**Exercise objective:** Copy out every record that follows, word for word.

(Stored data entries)
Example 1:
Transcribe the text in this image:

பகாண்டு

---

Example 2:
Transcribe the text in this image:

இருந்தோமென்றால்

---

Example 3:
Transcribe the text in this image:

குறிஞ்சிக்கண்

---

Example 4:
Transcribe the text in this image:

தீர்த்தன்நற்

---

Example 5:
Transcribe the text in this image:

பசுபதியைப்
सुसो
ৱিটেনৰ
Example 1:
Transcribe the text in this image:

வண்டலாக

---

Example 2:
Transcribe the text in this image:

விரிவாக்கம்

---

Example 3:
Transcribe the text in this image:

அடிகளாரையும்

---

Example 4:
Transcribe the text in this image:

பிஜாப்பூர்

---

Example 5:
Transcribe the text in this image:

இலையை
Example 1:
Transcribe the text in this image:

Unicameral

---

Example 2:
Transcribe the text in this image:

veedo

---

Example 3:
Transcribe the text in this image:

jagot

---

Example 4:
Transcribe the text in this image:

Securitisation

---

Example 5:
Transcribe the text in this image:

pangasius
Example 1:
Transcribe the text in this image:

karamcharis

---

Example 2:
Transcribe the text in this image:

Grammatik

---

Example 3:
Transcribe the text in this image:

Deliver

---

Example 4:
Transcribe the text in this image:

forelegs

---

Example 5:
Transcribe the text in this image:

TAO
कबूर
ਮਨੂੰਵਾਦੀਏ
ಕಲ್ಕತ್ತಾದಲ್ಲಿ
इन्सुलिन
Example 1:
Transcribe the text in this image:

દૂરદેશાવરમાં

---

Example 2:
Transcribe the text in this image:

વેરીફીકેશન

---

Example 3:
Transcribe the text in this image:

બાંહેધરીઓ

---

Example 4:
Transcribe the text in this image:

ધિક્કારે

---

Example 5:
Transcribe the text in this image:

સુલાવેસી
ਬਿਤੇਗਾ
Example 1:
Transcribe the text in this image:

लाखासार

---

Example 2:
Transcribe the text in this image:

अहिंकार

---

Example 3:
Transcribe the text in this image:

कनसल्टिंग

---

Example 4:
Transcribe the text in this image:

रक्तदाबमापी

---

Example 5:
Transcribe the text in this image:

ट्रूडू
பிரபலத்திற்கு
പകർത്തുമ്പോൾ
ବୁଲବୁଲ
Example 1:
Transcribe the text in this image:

**Result of the task:**
Example 1:
Transcribe the text in this image:

பகாண்டு

---

Example 2:
Transcribe the text in this image:

இருந்தோமென்றால்

---

Example 3:
Transcribe the text in this image:

குறிஞ்சிக்கண்

---

Example 4:
Transcribe the text in this image:

தீர்த்தன்நற்

---

Example 5:
Transcribe the text in this image:

பசுபதியைப்
सुसो
ৱিটেনৰ
Example 1:
Transcribe the text in this image:

வண்டலாக

---

Example 2:
Transcribe the text in this image:

விரிவாக்கம்

---

Example 3:
Transcribe the text in this image:

அடிகளாரையும்

---

Example 4:
Transcribe the text in this image:

பிஜாப்பூர்

---

Example 5:
Transcribe the text in this image:

இலையை
Example 1:
Transcribe the text in this image:

Unicameral

---

Example 2:
Transcribe the text in this image:

veedo

---

Example 3:
Transcribe the text in this image:

jagot

---

Example 4:
Transcribe the text in this image:

Securitisation

---

Example 5:
Transcribe the text in this image:

pangasius
Example 1:
Transcribe the text in this image:

karamcharis

---

Example 2:
Transcribe the text in this image:

Grammatik

---

Example 3:
Transcribe the text in this image:

Deliver

---

Example 4:
Transcribe the text in this image:

forelegs

---

Example 5:
Transcribe the text in this image:

TAO
कबूर
ਮਨੂੰਵਾਦੀਏ
ಕಲ್ಕತ್ತಾದಲ್ಲಿ
इन्सुलिन
Example 1:
Transcribe the text in this image:

દૂરદેશાવરમાં

---

Example 2:
Transcribe the text in this image:

વેરીફીકેશન

---

Example 3:
Transcribe the text in this image:

બાંહેધરીઓ

---

Example 4:
Transcribe the text in this image:

ધિક્કારે

---

Example 5:
Transcribe the text in this image:

સુલાવેસી
ਬਿਤੇਗਾ
Example 1:
Transcribe the text in this image:

लाखासार

---

Example 2:
Transcribe the text in this image:

अहिंकार

---

Example 3:
Transcribe the text in this image:

कनसल्टिंग

---

Example 4:
Transcribe the text in this image:

रक्तदाबमापी

---

Example 5:
Transcribe the text in this image:

ट्रूडू
பிரபலத்திற்கு
പകർത്തുമ്പോൾ
ବୁଲବୁଲ
Example 1:
Transcribe the text in this image:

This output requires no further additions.